Le nouveau président Bassirou Diomaye Faye, élu en mars dernier, entend bien marquer son mandat dès le départ. Parmi ses premières annonces, il a promis « un audit du secteur minier, gazier et pétrolier » ainsi que la renégociation des contrats d’hydrocarbures jugés « très défavorables » au pays par son mentor Ousmane Sonko, nommé Premier ministre. Une option qualifiée de « risquée » par de nombreux experts cités par Le Monde.
Le Sénégal, classé parmi les 25 pays les moins développés au monde, mise gros sur ses récentes découvertes gazières et pétrolières pour opérer un décollage économique. Selon Petrosen, la société pétrolière publique sénégalaise, les revenus combinés des deux principaux gisements devraient atteindre en moyenne 700 milliards de francs CFA (1,06 milliard d’euros) par an sur 30 ans.
Mais pour le nouveau pouvoir, les contrats signés par l’ex-président Macky Sall avec les compagnies pétrolières sont loin d’être avantageux pour le pays. « Certains intellectuels complexés font croire qu’il est impossible de les renégocier », dénonçait Ousmane Sonko pendant la campagne, cité par l’AFP.
Du côté des compagnies, on prône la « sacralité des contrats ». « Les meilleurs résultats sont avec les Etats qui travaillent en partenariat avec l’industrie, respectent la sacralité des contrats et créent une certitude en matière d’investissement », plaide Christine Forster, porte-parole du groupe australien Woodside Energy exploitant le champ pétrolier de Sangomar.

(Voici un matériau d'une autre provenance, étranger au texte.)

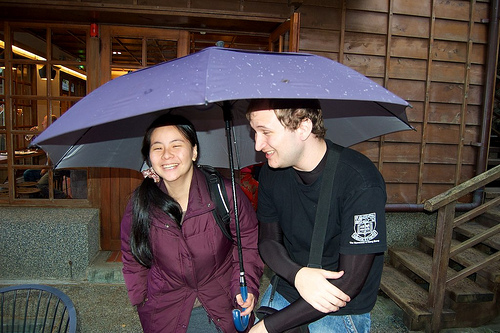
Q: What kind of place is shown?
A: It is a shop.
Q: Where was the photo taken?
A: It was taken at the shop.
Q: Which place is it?
A: It is a shop.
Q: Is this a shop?
A: Yes, it is a shop.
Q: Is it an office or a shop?
A: It is a shop.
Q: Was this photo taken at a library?
A: No, the picture was taken in a shop.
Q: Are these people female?
A: No, they are both male and female.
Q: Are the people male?
A: No, they are both male and female.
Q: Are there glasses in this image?
A: No, there are no glasses.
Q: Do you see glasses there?
A: No, there are no glasses.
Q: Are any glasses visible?
A: No, there are no glasses.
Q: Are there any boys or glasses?
A: No, there are no glasses or boys.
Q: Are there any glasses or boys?
A: No, there are no glasses or boys.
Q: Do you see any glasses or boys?
A: No, there are no glasses or boys.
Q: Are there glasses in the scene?
A: No, there are no glasses.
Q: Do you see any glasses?
A: No, there are no glasses.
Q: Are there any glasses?
A: No, there are no glasses.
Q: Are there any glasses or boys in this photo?
A: No, there are no glasses or boys.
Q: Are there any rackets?
A: No, there are no rackets.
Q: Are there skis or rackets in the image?
A: No, there are no rackets or skis.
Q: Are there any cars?
A: No, there are no cars.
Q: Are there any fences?
A: No, there are no fences.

L’ex-président Macky Sall met lui aussi en garde contre une renégociation. « Franchement penser qu’on peut changer les contrats déjà signés avec les compagnies n’est pas possible. Ce serait désastreux pour le Sénégal », assurait-il mi-mars à Bloomberg. Selon l’ancien pouvoir, l’Etat percevrait jusqu’à 60% des revenus de l’exploitation à venir.
Pour Ibrahima Bachir Dramé, ancien responsable de Petrosen, « il n’existe pas de manière explicite des clauses qui prévoient des renégociations dans les contrats pétroliers ». Quant au gisement gazier Grand Tortue Ahmeyim, développé avec la Mauritanie, « il faut inéluctablement prendre en compte la partie mauritanienne », rappelle-t-il à l’AFP.
La renégociation semble plus aisée pour des projets en phase de développement comme le gisement gazier de Yakaar-Teranga, sans « gros investissements » déjà engagés selon M. Dramé.
A l’inverse, l’économiste Papa Demba Thiam assure que « la plupart des contrats miniers ou d’hydrocarbures sont renégociés » à travers le monde, citant 40 à 92% des contrats renégociés en 1 à 8 ans en Amérique latine et Caraïbes. « On brandit l’épouvantail des risques…C’est une forme de chantage politique et moral sur les pays sous-développés », dénonce-t-il auprès de l’AFP.
Au Sénégal, la Constitution affirme que « les ressources naturelles appartiennent au peuple ». Avec le Covid et la guerre en Ukraine, « toutes les conditions sont réunies pour justifier une renégociation », plaide M. Thiam. Mais une source du FMI rassure : les autorités « veulent s’assurer que les contrats sont conformes aux codes. On ne prend pas ça comme une chasse aux sorcières ».
Si renégociation il y a, M. Dramé insiste sur la nécessité de la « bien préparer » pour éviter les lourdes amendes, les compagnies pouvant saisir « les tribunaux internationaux » en cas de litige.